Challenge 1
In the forum thread about web proxies, after which incident was a feature added to the high school's system to block objectionable web sites?
Challenge 2
Carry on the forum thread about web proxies from its last comment, adding further replies in the same style.

Document text
++++++++++
I pledge allegiance to the flag...
of the Corporate States of America...
We had pretty much the exact same problem with our ISP, in that if we sent HTTP requests out without any proxy configuration, they would often take a couple of times to get through, since our ISP's transparent proxying didn't work. However, on setting the browser's proxy settings to the proxy itself, this seemed to solve the problem since it would ask the proxy directly.
:)
Don't ask me why
At my highschool, the current system for blocking webpages was introduced as a means to cache commonly used pages and make the District 225 intranet faster. The superintendent and members of the district board know very little about computers, so naturally it is approved. After the Columbine incident, a new feature was tacked on that blocked certain objectionable web sites. The recent WTC attack caused even more areas of the net to be restricted. Today, when i want to search "terrorism" for a paper on the war afghanistan, my results are blocked. Teachers have informed us that we must use the one non-blocked computer in the tech room, or do research at home.
my friend set up an anonymous web surfing proxy at his home computer, and using this i can get whatever i want.
there are publically available anonymous port-80 proxies still around.
SIGERR: laziness exceeds quota
that's why I suggested adding 80 to 2^16 and setting your proxy to connect at that port. It's the same port, the auto-proxy-router thing just wouldn't see it as such.
++++++++++
Given material

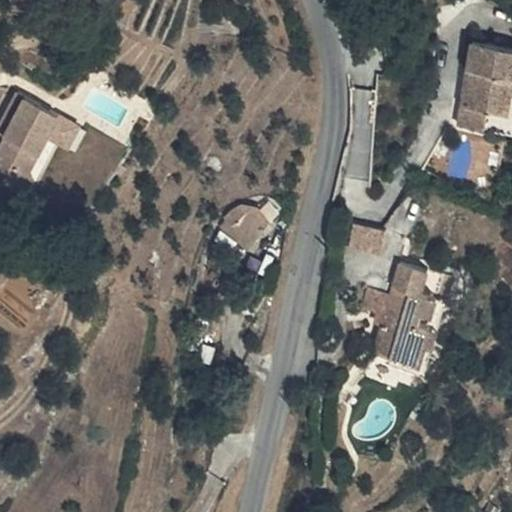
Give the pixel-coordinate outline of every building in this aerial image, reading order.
[(511,44),(475,38),(460,122),(486,126),(490,104),(509,108),(511,92),(511,44)] [(490,104),(486,126),(511,130),(511,92),(509,108),(490,104)] [(0,155),(3,157),(0,162),(0,177),(31,193),(39,177),(32,173),(52,135),(72,146),(85,123),(64,112),(64,114),(29,96),(9,133),(11,134),(0,155)] [(262,208),(254,206),(238,222),(231,217),(224,226),(252,247),(272,219),(262,208)] [(391,228),(359,221),(354,244),(386,250),(391,228)] [(432,266),(405,257),(377,356),(395,361),(430,371),(446,316),(451,298),(425,290),(432,266)] [(462,296),(452,294),(451,298),(446,316),(455,318),(462,296)]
++++++++++
Final answer 1
The Columbine incident.

Final answer 2
samrolken
The thing is, they probably won't listen to problems like this, or your proxy issue in most cases. But I found a way to make them listen to you:
Phone them up saying that you want to cancel the service. Mention something about their web hosting being broken. They will probably say that they will have a management person phone you back to confirm the process.
When they do phone back, for me, the call was like "Hello, there was a call eariler about a slow connection?" And at this point you have someone on the line who is interested in helping you, has power in the organisation to really fix things (because they're management or a senior tech) and they want to get your issue fixed to they don't lose your business. And THIS is when you really try to explain what's going on.
This was my experience. Perhaps it will work for you.
Proxy servers, They might not be cacheing 8080 or other Proxy ports. Check http://tools.rosinstrument.com/proxy/
Bouncers - You set this program on an external server on a port thats not filtered. You just point your browser at this IP/port and your outside your filtered isp. Check www.freshmeat.net
SSH, tunnel or route from an external box.
Really, If you cant go through it, go around it, either with software or networking.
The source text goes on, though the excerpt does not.